Na een paar uur keert het bootje terug, nu op de motor. Het lijkt een tekening; drie figuurtjes achter elkaar in een piepklein dobberbootje. De bergen weerspiegelen in het water. De stemmen van de vissers dragen ver.

Misschien zien ze iemand de was ophangen op de veranda.

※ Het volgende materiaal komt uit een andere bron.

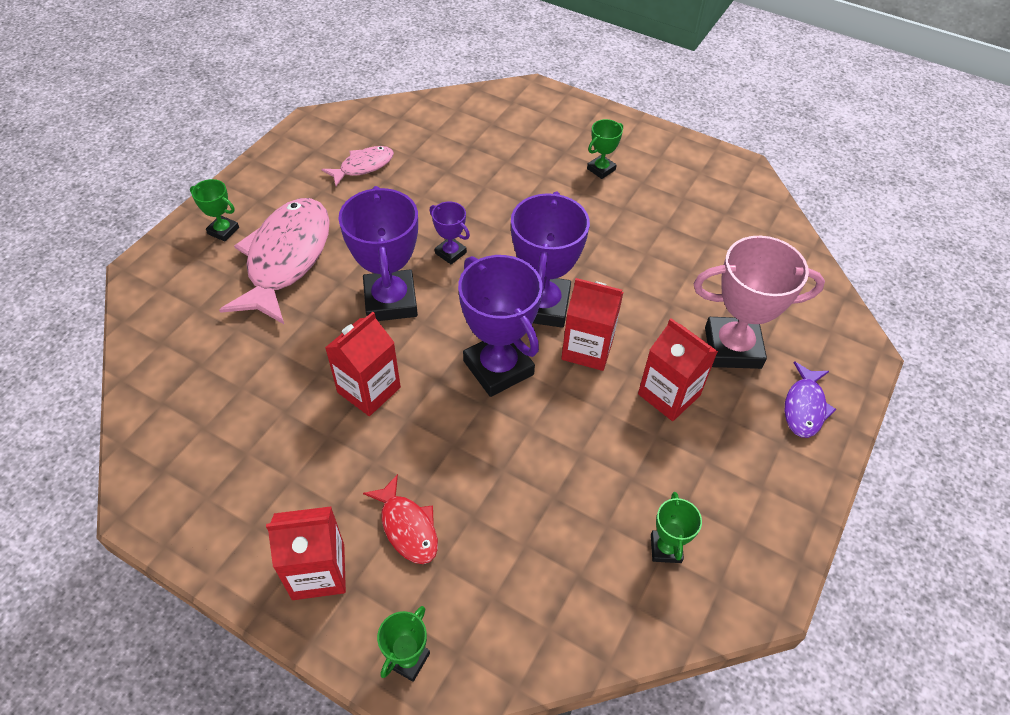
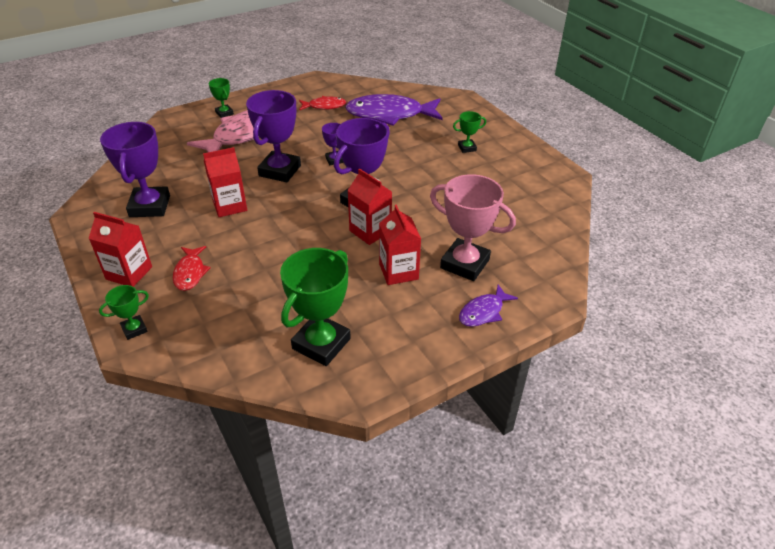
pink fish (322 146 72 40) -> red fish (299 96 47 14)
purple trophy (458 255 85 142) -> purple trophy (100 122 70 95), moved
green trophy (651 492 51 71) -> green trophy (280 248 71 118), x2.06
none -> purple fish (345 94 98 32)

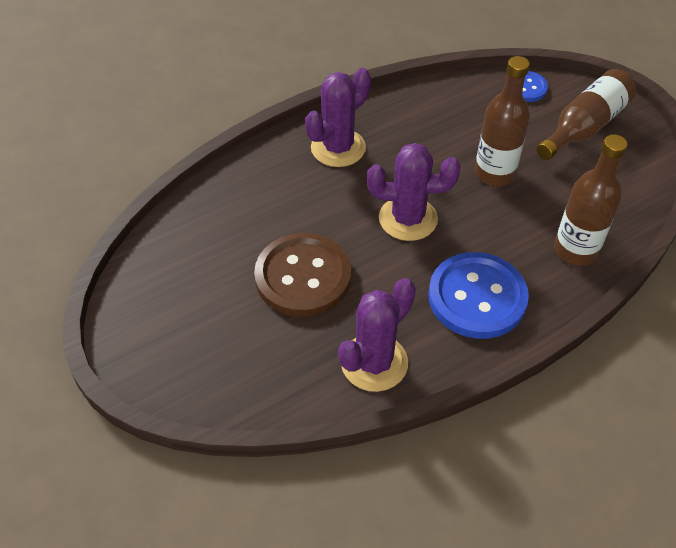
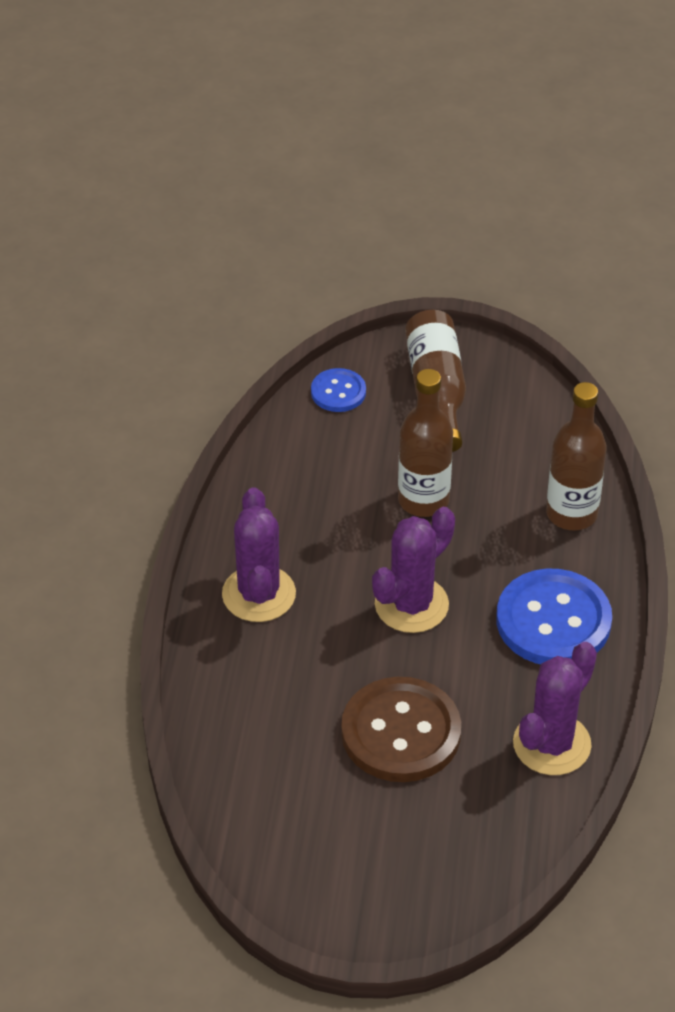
purple cactus (338 278 78 114) -> purple cactus (513 642 84 133), 45 degrees clockwise

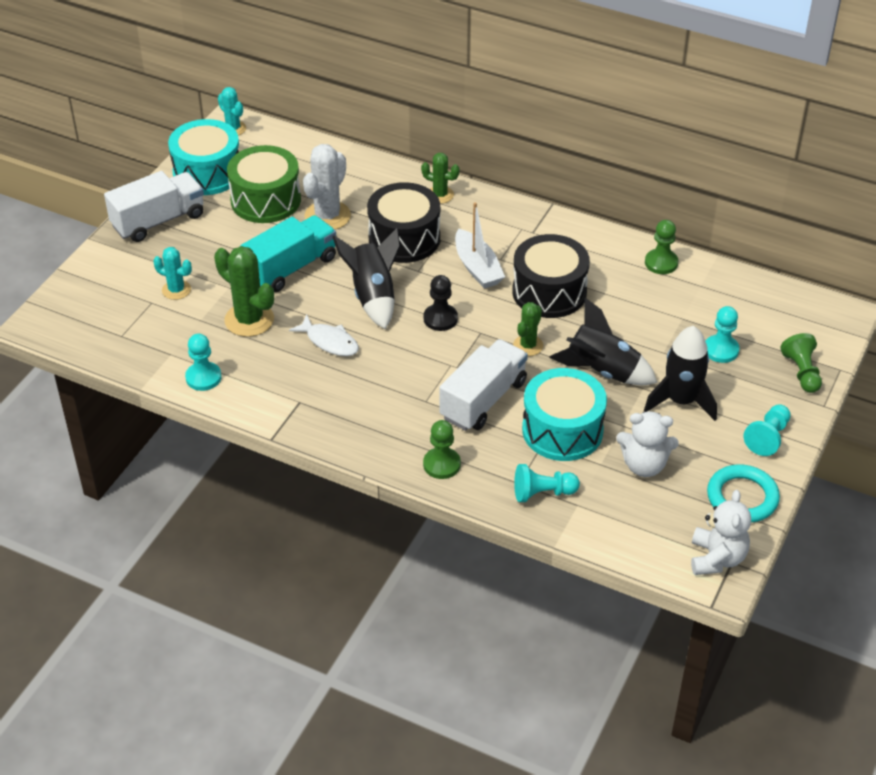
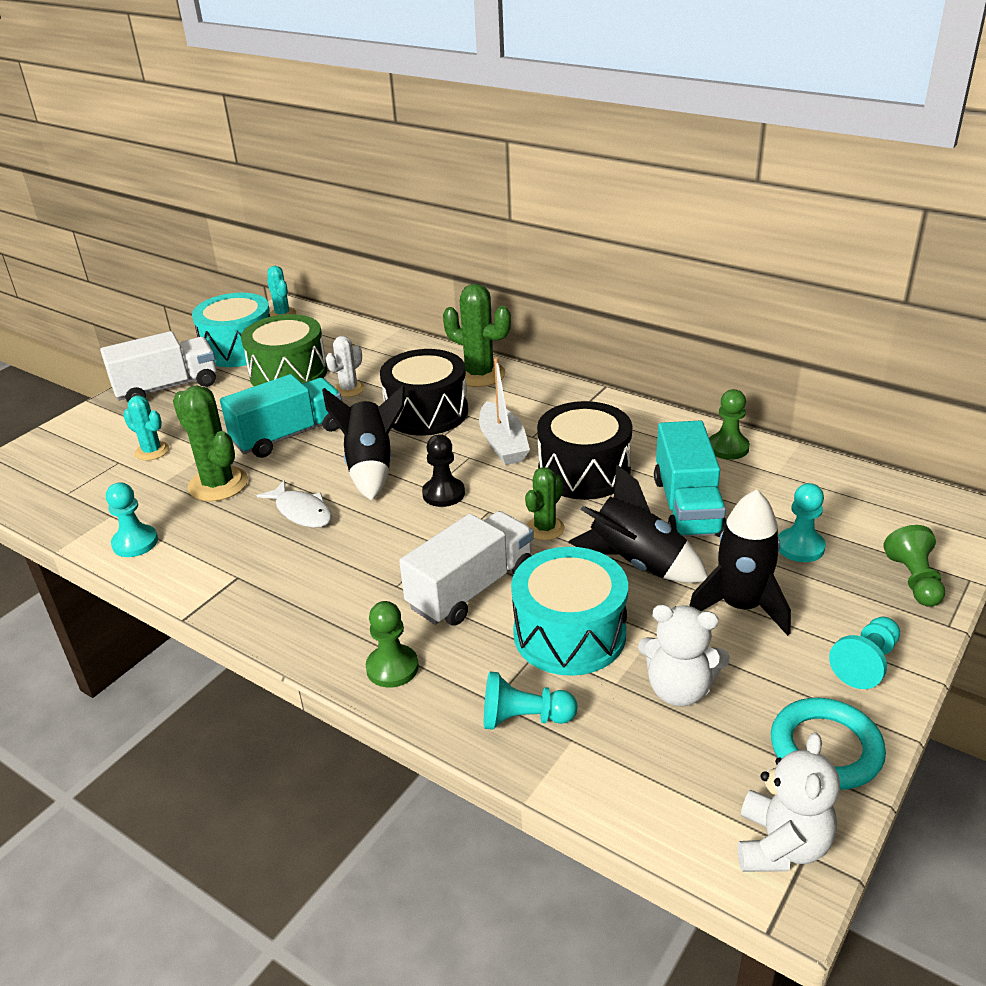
white cactus (303 144 48 86) -> white cactus (326 336 39 61), x0.60
green cactus (421 153 39 51) -> green cactus (443 284 68 103), x1.67
none -> turquoise truck (654 420 72 117)

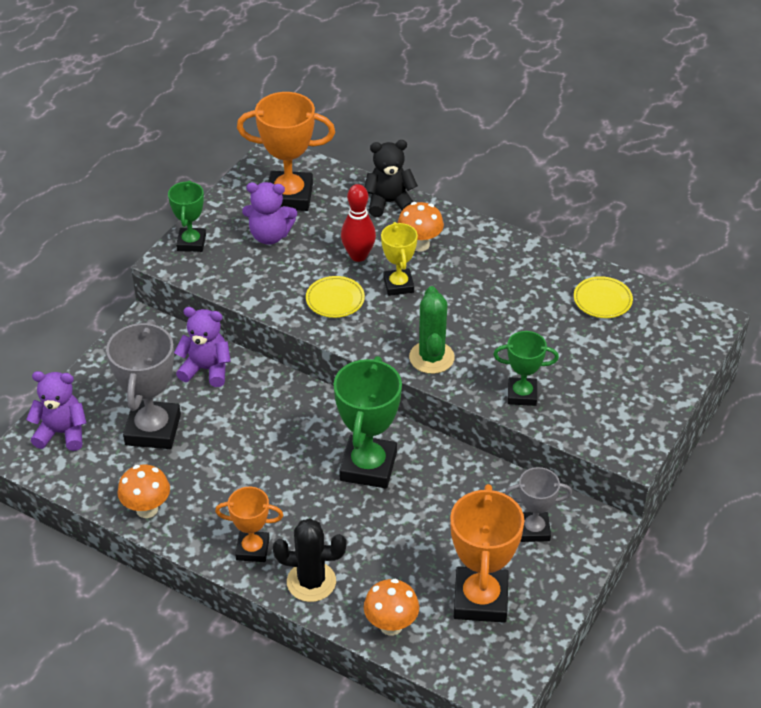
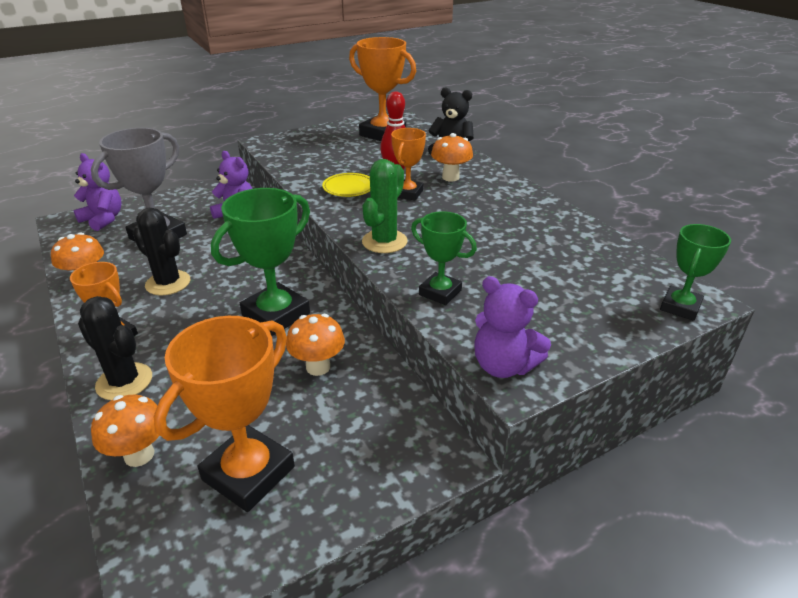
green trophy (168 181 38 71) -> green trophy (660 224 71 97), moved
purple teddy bear (242 182 55 63) -> purple teddy bear (474 276 77 102), moved
yellow trophy (381 222 37 74) -> orange trophy (391 128 35 72)
yellow plate (574 276 59 42) -> none
grey trophy (505 467 67 75) -> none
none -> black cactus (133 208 57 87)
none -> orange mushroom (286 314 59 62)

——————————————————————————————————-

Thuiskomen

woensdag 9 oktober 2013

Ik had het te druk met het heden om vooruit te kijken. Ik wist dat ik de hectiek spoedig achter me zou laten, maar ik kon me er geen voorstelling van maken wat ik daarvoor in de plaats zou krijgen. Rust,  dacht ik, maar waaruit die rust dan precies zou zijn opgebouwd, daarvan had ik geen idee. Ik was een keer eerder op deze plek geweest, had zonder er al te veel bij na te denken mijn fiat gegeven met de letterlijke woorden ‘absoluut doen’, maar waar ik precies ‘ja’ op antwoordde, was me niet duidelijk.

Als ik op de veranda sta zie ik een rustige fjord omringd door bergen. Aan de overkant zijn her en der wat huisjes neergestrooid, die hun verkleinvorm alleen te danken hebben aan de afstand. Soms rijden er speelgoedautootjes langs. Als ik een trap afloop naar beneden sta ik aan het water. Rechts is de trampoline, waarmee we Lotus gelokt hebben, links staan twee huisjes voor toeristen, en voor mij staat een schuur waar je de gevangen vis kan ontleden. Binnen hangen zwemvesten en foto’s van lachende mannen met grote vissen in hun armen.

Als ik de kinderen naar de barnehage breng, pak in in plaats van de fiets een grote fourwheeldrive en rijd over een bochtige en smalle weg naar het ‘centrum’ van Svelgen.  Dat centrum bestaat uit een school,  barnehage, supermarkt, breiwinkel, twee kappers, bibliotheek, hotel en kledingwinkel. Dat is het wel zo ongeveer. Er is ook nog een bioscoop die meer een grootbeeldtelevisie schijnt te zijn, maar dat moeten we nog in levende lijve gaan ondervinden.

De eerste twee maanden bleven we grotendeels in en om het huis omdat we nog geen tweede auto hadden (een vereiste hier met die afstanden) en de kinderen nog niet naar de barnehage gingen.  Dat was niet gemakkelijk, maar ook in minder gemakkelijke tijden verstrijkt de tijd helemaal vanzelf en breekt er toch zomaar ineens een nieuwe fase aan. Als we nu terugkomen, rent Lotus voor mij uit de houten trap af naar de veranda en begint Isis tevreden geluiden te maken.

Na een paar maanden in huis te zijn geweest,  komen we nu thuis.